Passage to read:

Single by Oklou and Underscores

from the album Choke Enough
- A-side: "Obvious"
- Released: 16 October 2024
- Genre: Eurodance
- Length: 3:53
- Label: True Panther Sounds
- Songwriters: Marylou Mayniel; Nate Campany; April Harper Grey; Danny L Harle; Casey Manierka-Quaile;
- Producers: Oklou; Danny L Harle; Casey MQ; Nick Léon; Underscores;

Oklou singles chronology
| "Family and Friends" (2024) | "Harvest Sky" / "Obvious" (2025) | "Harvest Sky" (Danny L Harle C Mix) (2024) |

Underscores singles chronology
| "My Guy (Corporate Shuffle)" (2024) | "Harvest Sky" (2024) | "Harvest Sky" (Danny L Harle C Mix) (2024) |

Visualizer
- "Harvest Sky" on YouTube

= Harvest Sky =

"Harvest Sky" (stylised in all lowercase) is a song by French musician Oklou and American musician Underscores, from the former's debut studio album, Choke Enough (2025). It was released on 16 October 2024, through True Panther Sounds, as a double single with the song "Obvious". The song was written by both artists alongside Danny L Harle, Casey MQ, and Nate Campany, the former four producing it with Nick Léon. Remixes by Harle and Milkfish (an alias of Underscores) were released on 18 December 2024.

Information shown:
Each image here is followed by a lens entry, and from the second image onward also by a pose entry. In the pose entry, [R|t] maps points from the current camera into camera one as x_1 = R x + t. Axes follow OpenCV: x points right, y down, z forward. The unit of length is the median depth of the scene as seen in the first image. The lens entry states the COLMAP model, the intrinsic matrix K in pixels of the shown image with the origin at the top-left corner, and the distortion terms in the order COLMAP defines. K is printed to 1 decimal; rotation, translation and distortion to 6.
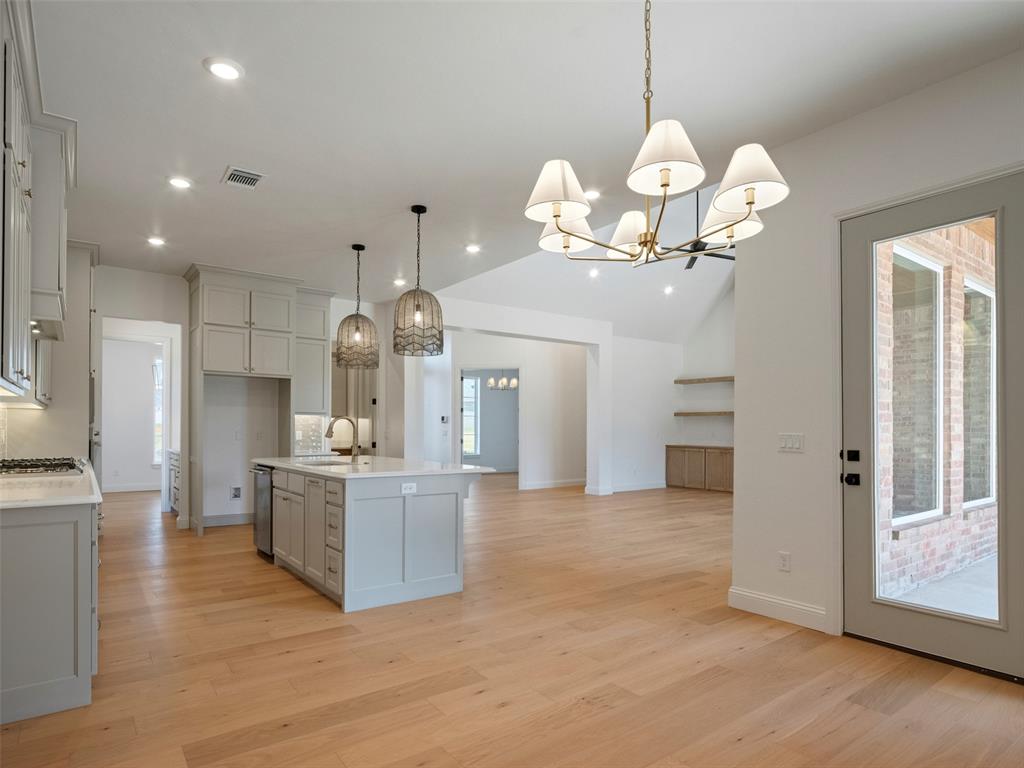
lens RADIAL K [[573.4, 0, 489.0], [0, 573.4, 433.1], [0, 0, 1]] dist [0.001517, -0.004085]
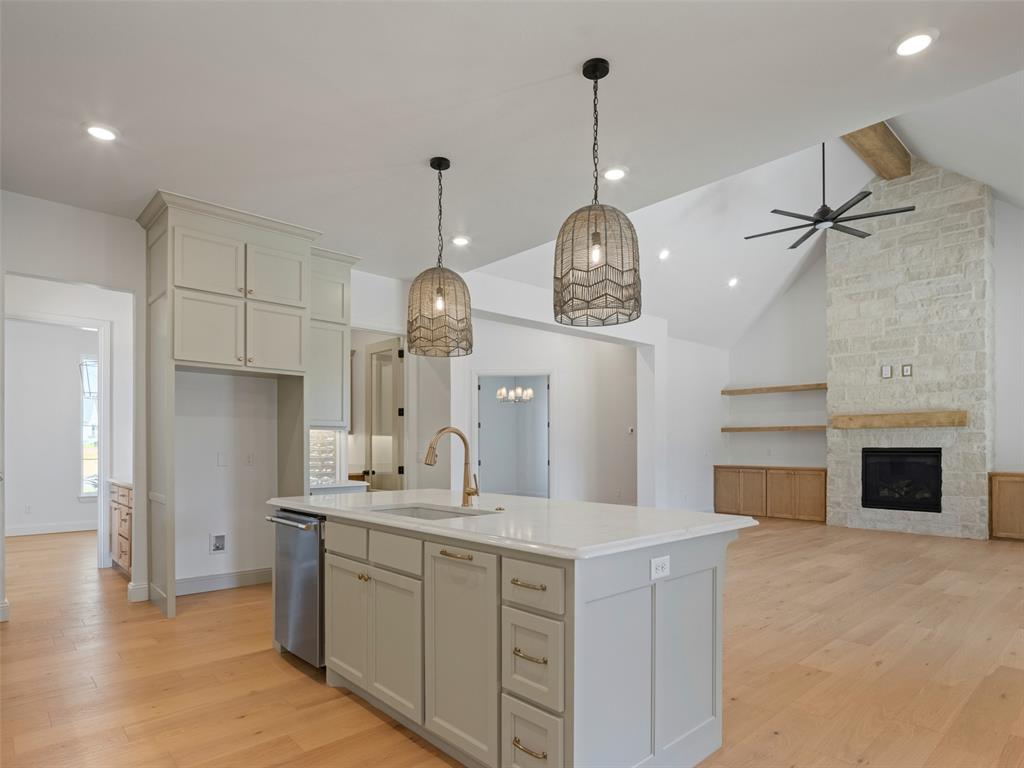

Task instructions: Transcribe everything from "Oklou singles chronology" down to "18 December 2024." in the article on "Harvest Sky" above. The listing above was taken from a separate source.

Task response:
Oklou singles chronology
| "Family and Friends" (2024) | "Harvest Sky" / "Obvious" (2025) | "Harvest Sky" (Danny L Harle C Mix) (2024) |

Underscores singles chronology
| "My Guy (Corporate Shuffle)" (2024) | "Harvest Sky" (2024) | "Harvest Sky" (Danny L Harle C Mix) (2024) |

Visualizer
- "Harvest Sky" on YouTube

= Harvest Sky =

"Harvest Sky" (stylised in all lowercase) is a song by French musician Oklou and American musician Underscores, from the former's debut studio album, Choke Enough (2025). It was released on 16 October 2024, through True Panther Sounds, as a double single with the song "Obvious". The song was written by both artists alongside Danny L Harle, Casey MQ, and Nate Campany, the former four producing it with Nick Léon. Remixes by Harle and Milkfish (an alias of Underscores) were released on 18 December 2024.